Charles MacKinnon, chief investment officer who runs over £200m at Thurleigh Investment Managers, talks to Emma Dunkley about understanding index construction and the risks associated with different ETFs
Do you use ETFs to access any specific asset classes or areas in particular?
We use ETFs to gain our market exposure across asset classes. We are using them for exposure to real estate at present. We tend not to use them for exposure to credit, although we do use them for government bonds, so we are quite specific in our allocation to fixed income. In terms of regions, we have the iShares MSCI Emerging Markets fund which provides our main emerging markets exposure, but we also use the iShares FTSE Xinhua China 25 ETF for our China exposure.
The reason we do not use ETFs for credit is because they essentially follow an index, as opposed to a manager making an active stock selection. So when you are buying an ETF, the construction of the index is really important. For equity indices, such as the FTSE 100, there is a well-developed process to work out the construction of the index; in essence, it is the market capitalisation of the companies that are in the FTSE.
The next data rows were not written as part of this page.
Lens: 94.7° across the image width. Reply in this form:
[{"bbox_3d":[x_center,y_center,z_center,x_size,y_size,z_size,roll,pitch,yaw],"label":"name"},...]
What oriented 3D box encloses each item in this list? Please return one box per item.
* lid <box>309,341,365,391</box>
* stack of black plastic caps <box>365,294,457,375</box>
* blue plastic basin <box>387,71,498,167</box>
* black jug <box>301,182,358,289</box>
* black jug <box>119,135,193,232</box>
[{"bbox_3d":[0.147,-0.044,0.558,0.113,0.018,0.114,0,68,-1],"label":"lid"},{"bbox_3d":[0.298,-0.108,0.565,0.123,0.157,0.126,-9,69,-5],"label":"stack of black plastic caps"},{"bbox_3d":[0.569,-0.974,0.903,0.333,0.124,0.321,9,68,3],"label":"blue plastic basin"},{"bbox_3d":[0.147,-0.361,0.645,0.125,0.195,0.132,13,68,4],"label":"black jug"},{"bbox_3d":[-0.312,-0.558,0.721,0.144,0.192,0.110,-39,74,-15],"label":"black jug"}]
However, there is no natural index for bonds. There are some companies that are very large issuers of bonds and others that are small issuers. A company with lots of bonds outstanding, and therefore the company that has had to borrow the most, is the one you least want to give money to. So the construction of an index on credit is very important.
It is not that these indices are bad or unsuitable, but it is really a question of understanding what it is you are buying. The risk is people may not want to lend money to those who have issued the most bonds and are therefore the most in debt, in case of the risk of default.
What role do ETFs have in your portfolio?
It is the core of our portfolio. The proportion that we allocate to ETFs is around 40%. However, it could be more. For certain portfolios and strategies this allocation is 100%. It is a question of what we are trying to achieve for the client.
Why do you opt for ETFs over other investment vehicles?
We opt for ETFs to get exposure to any large liquid markets. Statistics show us that 97% of all active managers fail to beat an index over a three-year period. If we are giving a mandate to an active manager, we know that 97% of the time active managers will fail to beat the benchmark.
Are there any issues or hindrances obstructing the development of the ETF landscape and your use of them?
The major issue in the UK is most people involved in managing money are paid by commission on transactions and by fees from fund producers and so they have an economic disincentive to buy an ETF, as they make less money.
We have also frequently been in pitch meetings with prospective clients where they have got a portfolio consisting of 200 to 300 stocks in some cases, with around 100 UK-based names. We propose a portfolio of around 20 positions, of which five are ETFs. However, we are then told by the accountant, trustee or lawyer that they cannot have their portfolio that concentrated, even though they have all of their assets in the FTSE 100, for example.
So it is down to education. Although we say we have ETFs on the S&P 500, MSCI World and FTSE 100 indices, which actually represents over 1,000 shares, some clients say there is only one fund manager. This misunderstanding is the issue.
Do you think the Retail Distribution Review will favour ETFs more?
In theory it does. It will absolutely have an effect in the IFA community, because IFAs in theory will now be paid for advice, so what they are being paid to do is subtly different.
Would you use more ETFs in your portfolio or do you think your current weighting is enough?
Our allocation is not driven by the ETF vehicle itself, it is driven by what we are trying to achieve for our clients. If all we wanted to do was have mainstream long only exposure, we would gain this through ETFs. If we wanted to have exposure to obscure asset classes, I do not think ETFs would provide this. If we decided that we just wanted active managers, then by definition we would not be using ETFs.
Do you prefer to use traditionally replicated or synthetic ETFs?
I prefer traditionally replicated funds and I mostly use iShares. In times of crisis there was a sense traditionally replicated funds were better, but we tend to use ETFs for our mainstream exposure anyway, where there is no need for synthetics. We are not big buyers of new types of ETFs, such as any of the weighted or inverse funds.
People need to be careful that they understand exactly what they are buying. Investors need to really concentrate on understanding what they have when they buy, for example, an enhanced dividend European ETF and how it will move in certain circumstances. I do not think a lot of people have the education to work this out and I am not sure all IFAs understand what happens if certain events occur. Our clients start at £2m, and they tend to be high-net worth financial investors.